A breeder reactor converts uranium-238 into an isotope of plutonium-239 at a rate proportional to the amount of uranium-238 present at any time. After 10 years, 0.03% of the radioactivity has dissipated (that is, 0.9997 of the initial amount remains). Suppose that initially there is 180 pounds of this substance. Find the half-life. (Round your answer to the nearest whole number.)

Answer 1

Let
`U(t)` denote the amount of uranium-238 in the reactor at time
`t`. As conversion to plutonium-239 occurs, the amount of uranium will decrease, so the conversion rate is negative.
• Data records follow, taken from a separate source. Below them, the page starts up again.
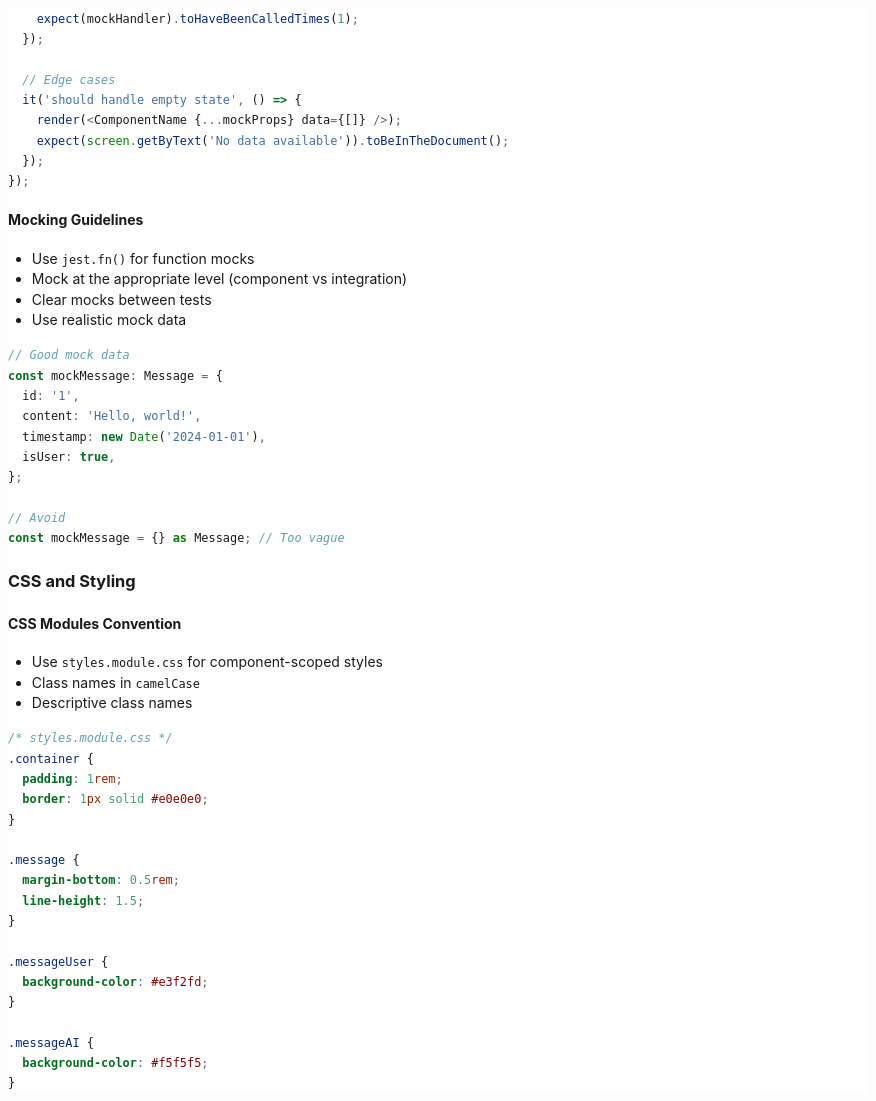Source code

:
 ```typescript
    expect(mockHandler).toHaveBeenCalledTimes(1);
  });
  
  // Edge cases
  it('should handle empty state', () => {
    render(<ComponentName {...mockProps} data={[]} />);
    expect(screen.getByText('No data available')).toBeInTheDocument();
  });
});
```

#### Mocking Guidelines
- Use `jest.fn()` for function mocks
- Mock at the appropriate level (component vs integration)
- Clear mocks between tests
- Use realistic mock data

```typescript
// Good mock data
const mockMessage: Message = {
  id: '1',
  content: 'Hello, world!',
  timestamp: new Date('2024-01-01'),
  isUser: true,
};

// Avoid
const mockMessage = {} as Message; // Too vague
```

### CSS and Styling

#### CSS Modules Convention
- Use `styles.module.css` for component-scoped styles
- Class names in `camelCase`
- Descriptive class names

```css
/* styles.module.css */
.container {
  padding: 1rem;
  border: 1px solid #e0e0e0;
}

.message {
  margin-bottom: 0.5rem;
  line-height: 1.5;
}

.messageUser {
  background-color: #e3f2fd;
}

.messageAI {
  background-color: #f5f5f5;
}
```
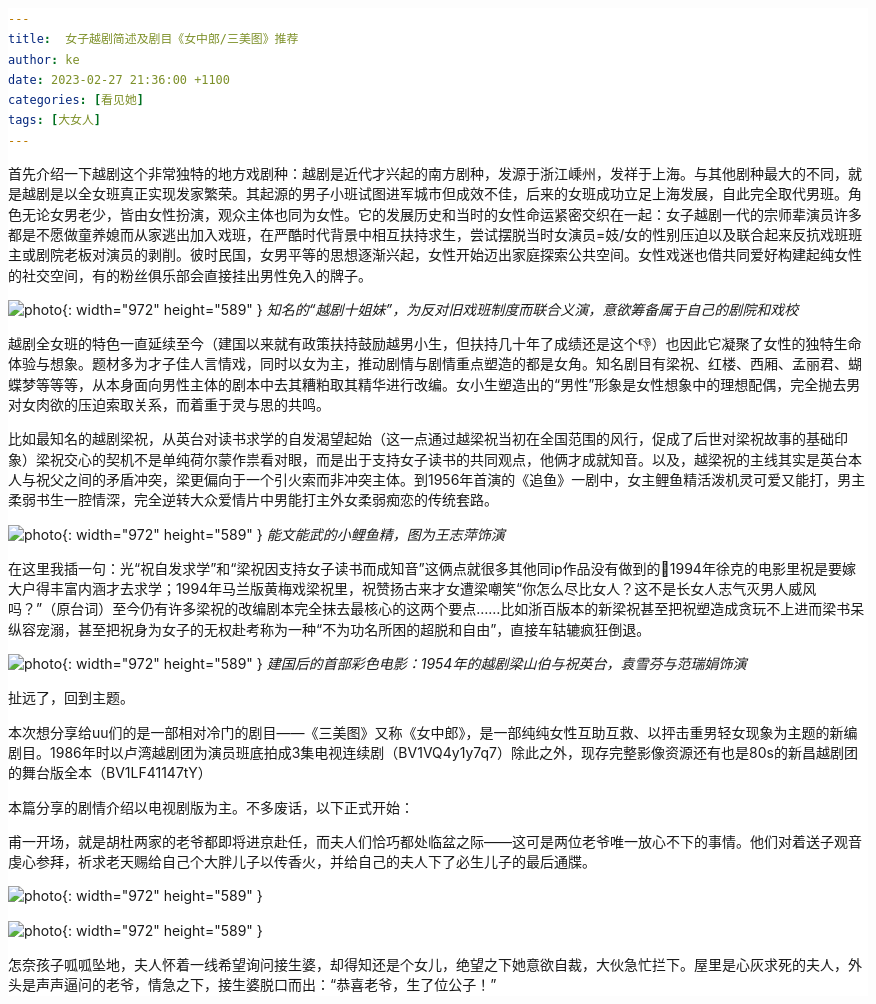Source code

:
 ```yaml
---
title:  女子越剧简述及剧目《女中郎/三美图》推荐 
author: ke
date: 2023-02-27 21:36:00 +1100
categories: [看见她]
tags: [大女人]
---
```



首先介绍一下越剧这个非常独特的地方戏剧种：越剧是近代才兴起的南方剧种，发源于浙江嵊州，发祥于上海。与其他剧种最大的不同，就是越剧是以全女班真正实现发家繁荣。其起源的男子小班试图进军城市但成效不佳，后来的女班成功立足上海发展，自此完全取代男班。角色无论女男老少，皆由女性扮演，观众主体也同为女性。它的发展历史和当时的女性命运紧密交织在一起：女子越剧一代的宗师辈演员许多都是不愿做童养媳而从家逃出加入戏班，在严酷时代背景中相互扶持求生，尝试摆脱当时女演员=妓/女的性别压迫以及联合起来反抗戏班班主或剧院老板对演员的剥削。彼时民国，女男平等的思想逐渐兴起，女性开始迈出家庭探索公共空间。女性戏迷也借共同爱好构建起纯女性的社交空间，有的粉丝俱乐部会直接挂出男性免入的牌子。

![photo](/assets/img/20230227/y1.jpg){: width="972" height="589" }
*知名的“越剧十姐妹”，为反对旧戏班制度而联合义演，意欲筹备属于自己的剧院和戏校*

越剧全女班的特色一直延续至今（建国以来就有政策扶持鼓励越男小生，但扶持几十年了成绩还是这个👎）也因此它凝聚了女性的独特生命体验与想象。题材多为才子佳人言情戏，同时以女为主，推动剧情与剧情重点塑造的都是女角。知名剧目有梁祝、红楼、西厢、孟丽君、蝴蝶梦等等等，从本身面向男性主体的剧本中去其糟粕取其精华进行改编。女小生塑造出的“男性”形象是女性想象中的理想配偶，完全抛去男对女肉欲的压迫索取关系，而着重于灵与思的共鸣。

比如最知名的越剧梁祝，从英台对读书求学的自发渴望起始（这一点通过越梁祝当初在全国范围的风行，促成了后世对梁祝故事的基础印象）梁祝交心的契机不是单纯荷尔蒙作祟看对眼，而是出于支持女子读书的共同观点，他俩才成就知音。以及，越梁祝的主线其实是英台本人与祝父之间的矛盾冲突，梁更偏向于一个引火索而非冲突主体。到1956年首演的《追鱼》一剧中，女主鲤鱼精活泼机灵可爱又能打，男主柔弱书生一腔情深，完全逆转大众爱情片中男能打主外女柔弱痴恋的传统套路。

![photo](/assets/img/20230227/y2.jpg){: width="972" height="589" }
*能文能武的小鲤鱼精，图为王志萍饰演*


在这里我插一句：光“祝自发求学”和“梁祝因支持女子读书而成知音”这俩点就很多其他同ip作品没有做到的😤1994年徐克的电影里祝是要嫁大户得丰富内涵才去求学；1994年马兰版黄梅戏梁祝里，祝赞扬古来才女遭梁嘲笑“你怎么尽比女人？这不是长女人志气灭男人威风吗？”（原台词）至今仍有许多梁祝的改编剧本完全抹去最核心的这两个要点……比如浙百版本的新梁祝甚至把祝塑造成贪玩不上进而梁书呆纵容宠溺，甚至把祝身为女子的无权赴考称为一种“不为功名所困的超脱和自由”，直接车轱辘疯狂倒退。


![photo](/assets/img/20230227/y3.jpg){: width="972" height="589" }
*建国后的首部彩色电影：1954年的越剧梁山伯与祝英台，袁雪芬与范瑞娟饰演*


扯远了，回到主题。

本次想分享给uu们的是一部相对冷门的剧目——《三美图》又称《女中郎》，是一部纯纯女性互助互救、以抨击重男轻女现象为主题的新编剧目。1986年时以卢湾越剧团为演员班底拍成3集电视连续剧（BV1VQ4y1y7q7）除此之外，现存完整影像资源还有也是80s的新昌越剧团的舞台版全本（BV1LF41147tY）

本篇分享的剧情介绍以电视剧版为主。不多废话，以下正式开始：

甫一开场，就是胡杜两家的老爷都即将进京赴任，而夫人们恰巧都处临盆之际——这可是两位老爷唯一放心不下的事情。他们对着送子观音虔心参拜，祈求老天赐给自己个大胖儿子以传香火，并给自己的夫人下了必生儿子的最后通牒。

![photo](/assets/img/20230227/y4.jpg){: width="972" height="589" }

![photo](/assets/img/20230227/y5.jpg){: width="972" height="589" }

怎奈孩子呱呱坠地，夫人怀着一线希望询问接生婆，却得知还是个女儿，绝望之下她意欲自裁，大伙急忙拦下。屋里是心灰求死的夫人，外头是声声逼问的老爷，情急之下，接生婆脱口而出：“恭喜老爷，生了位公子！”
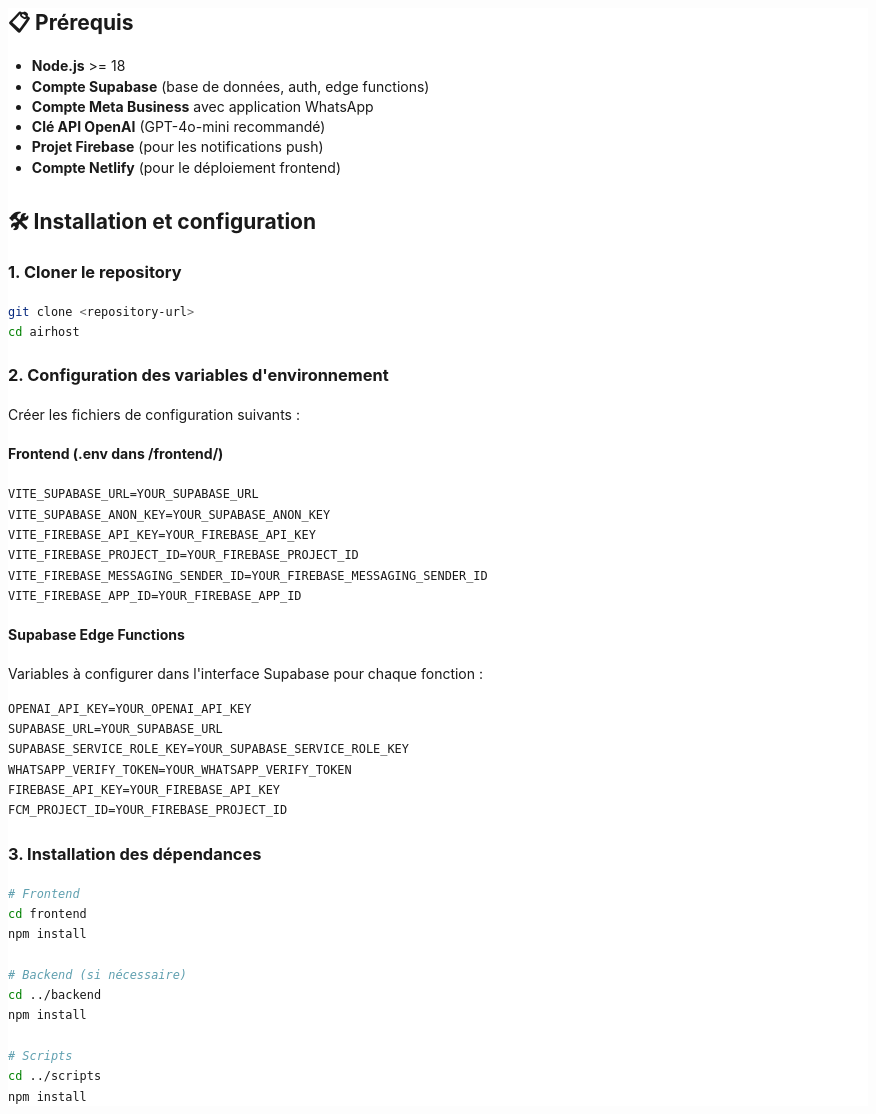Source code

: ## 📋 Prérequis

- **Node.js** >= 18
- **Compte Supabase** (base de données, auth, edge functions)
- **Compte Meta Business** avec application WhatsApp
- **Clé API OpenAI** (GPT-4o-mini recommandé)
- **Projet Firebase** (pour les notifications push)
- **Compte Netlify** (pour le déploiement frontend)

## 🛠️ Installation et configuration

### 1. Cloner le repository
```bash
git clone <repository-url>
cd airhost
```

### 2. Configuration des variables d'environnement

Créer les fichiers de configuration suivants :

#### Frontend (.env dans /frontend/)
```env
VITE_SUPABASE_URL=YOUR_SUPABASE_URL
VITE_SUPABASE_ANON_KEY=YOUR_SUPABASE_ANON_KEY
VITE_FIREBASE_API_KEY=YOUR_FIREBASE_API_KEY
VITE_FIREBASE_PROJECT_ID=YOUR_FIREBASE_PROJECT_ID
VITE_FIREBASE_MESSAGING_SENDER_ID=YOUR_FIREBASE_MESSAGING_SENDER_ID
VITE_FIREBASE_APP_ID=YOUR_FIREBASE_APP_ID
```

#### Supabase Edge Functions
Variables à configurer dans l'interface Supabase pour chaque fonction :
```env
OPENAI_API_KEY=YOUR_OPENAI_API_KEY
SUPABASE_URL=YOUR_SUPABASE_URL
SUPABASE_SERVICE_ROLE_KEY=YOUR_SUPABASE_SERVICE_ROLE_KEY
WHATSAPP_VERIFY_TOKEN=YOUR_WHATSAPP_VERIFY_TOKEN
FIREBASE_API_KEY=YOUR_FIREBASE_API_KEY
FCM_PROJECT_ID=YOUR_FIREBASE_PROJECT_ID
```

### 3. Installation des dépendances

```bash
# Frontend
cd frontend
npm install

# Backend (si nécessaire)
cd ../backend
npm install

# Scripts
cd ../scripts
npm install
```
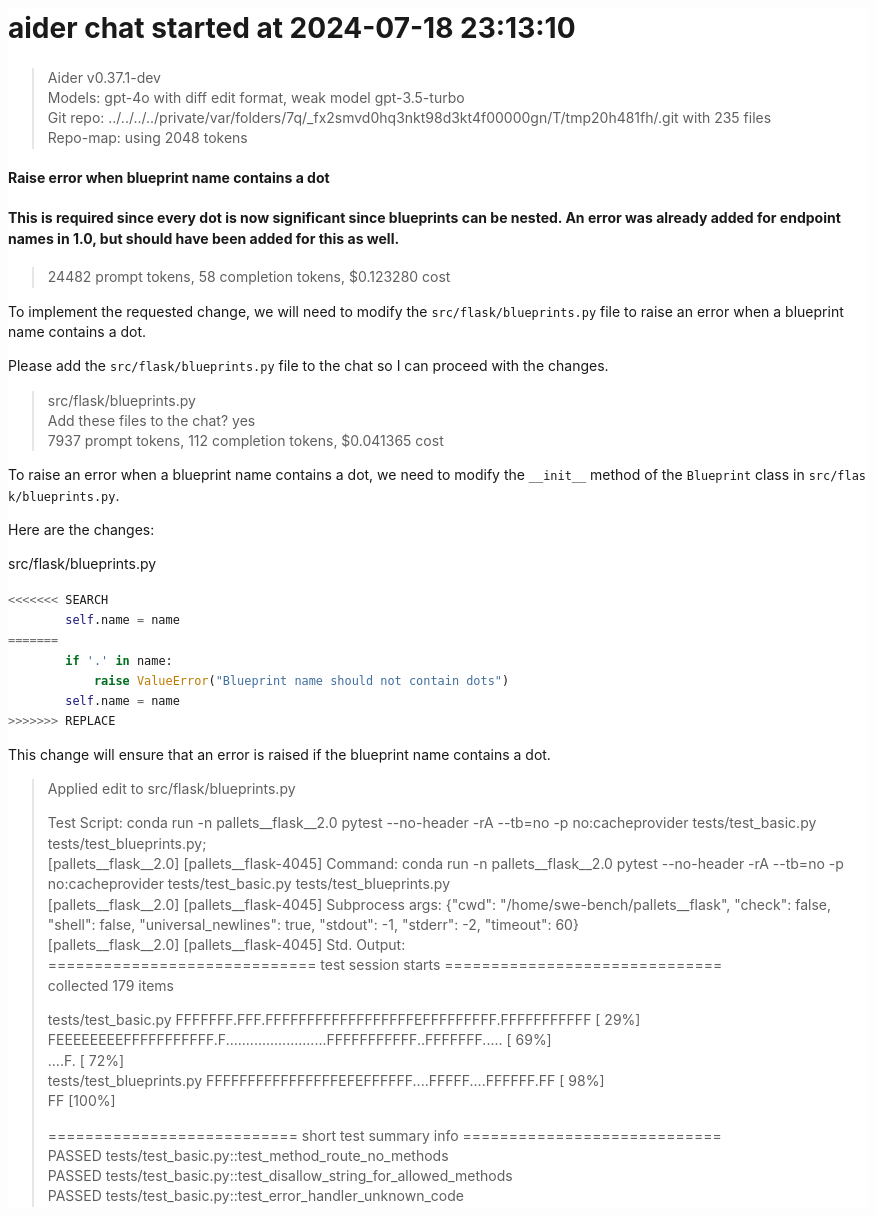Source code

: 
# aider chat started at 2024-07-18 23:13:10

> Aider v0.37.1-dev  
> Models: gpt-4o with diff edit format, weak model gpt-3.5-turbo  
> Git repo: ../../../../private/var/folders/7q/_fx2smvd0hq3nkt98d3kt4f00000gn/T/tmp20h481fh/.git with 235 files  
> Repo-map: using 2048 tokens  

#### Raise error when blueprint name contains a dot  
#### This is required since every dot is now significant since blueprints can be nested. An error was already added for endpoint names in 1.0, but should have been added for this as well.  
> 24482 prompt tokens, 58 completion tokens, $0.123280 cost  

To implement the requested change, we will need to modify the `src/flask/blueprints.py` file to raise an error when a blueprint name contains a dot.

Please add the `src/flask/blueprints.py` file to the chat so I can proceed with the changes.

> src/flask/blueprints.py  
> Add these files to the chat? yes  
> 7937 prompt tokens, 112 completion tokens, $0.041365 cost  

To raise an error when a blueprint name contains a dot, we need to modify the `__init__` method of the `Blueprint` class in `src/flask/blueprints.py`.

Here are the changes:

src/flask/blueprints.py
```python
<<<<<<< SEARCH
        self.name = name
=======
        if '.' in name:
            raise ValueError("Blueprint name should not contain dots")
        self.name = name
>>>>>>> REPLACE
```

This change will ensure that an error is raised if the blueprint name contains a dot.

> Applied edit to src/flask/blueprints.py  
>   
> Test Script: conda run -n pallets__flask__2.0  pytest --no-header -rA --tb=no -p no:cacheprovider tests/test_basic.py tests/test_blueprints.py;  
> [pallets__flask__2.0] [pallets__flask-4045] Command: conda run -n pallets__flask__2.0 pytest --no-header -rA --tb=no -p no:cacheprovider tests/test_basic.py tests/test_blueprints.py   
> [pallets__flask__2.0] [pallets__flask-4045] Subprocess args: {"cwd": "/home/swe-bench/pallets__flask", "check": false, "shell": false, "universal_newlines": true, "stdout": -1, "stderr": -2, "timeout": 60}   
> [pallets__flask__2.0] [pallets__flask-4045] Std. Output:  
> ============================= test session starts ==============================  
> collected 179 items  
>   
> tests/test_basic.py FFFFFFF.FFF.FFFFFFFFFFFFFFFFFFEFFFFFFFFF.FFFFFFFFFFF [ 29%]  
> FEEEEEEEEFFFFFFFFFFF.F.........................FFFFFFFFFFF..FFFFFFF..... [ 69%]  
> ....F.                                                                   [ 72%]  
> tests/test_blueprints.py FFFFFFFFFFFFFFFFEFEFFFFFF....FFFFF....FFFFFF.FF [ 98%]  
> FF                                                                       [100%]  
>   
> =========================== short test summary info ============================  
> PASSED tests/test_basic.py::test_method_route_no_methods  
> PASSED tests/test_basic.py::test_disallow_string_for_allowed_methods  
> PASSED tests/test_basic.py::test_error_handler_unknown_code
Because the rate is proportional to the current amount of uranium, we have

`(\mathrm dU)/(\mathrm dt)=-kU`

where
`k>0` is constant. Separating variables and integrating both sides gives

`\frac{\mathrm dU}U=-k\,\mathrm dt\implies\ln|U|=-kt+C\implies U=Ce^(-kt)`

Suppose we start some amount
`u`. This means that at time
`t=0` we have
`U(0)=u`, so that

`u=Ce^(-0k)\implies C=u\implies U=ue^(-kt)`

We're given that after 10 years, 99.97% of the original amount of uranium remains. This means (if
`t` is taken to be in years) for some starting amount
`u`,

`0.9997u=ue^(-10k)\implies k=-(\ln(0.9997))/(10)`

The half-life is the time
`t_(1/2)` it takes for the starting amount
`u` to decay to half,
`0.5u`:

`0.5u=ue^{-kt_(1/2)}\implies t_(1/2)=-\frac{\ln(0.5)}k=(10\ln2)/(\ln(0.9997))`

or about 23,101 years. Notice that it doesn't matter what the actual starting amount is, the half-life is independent of that.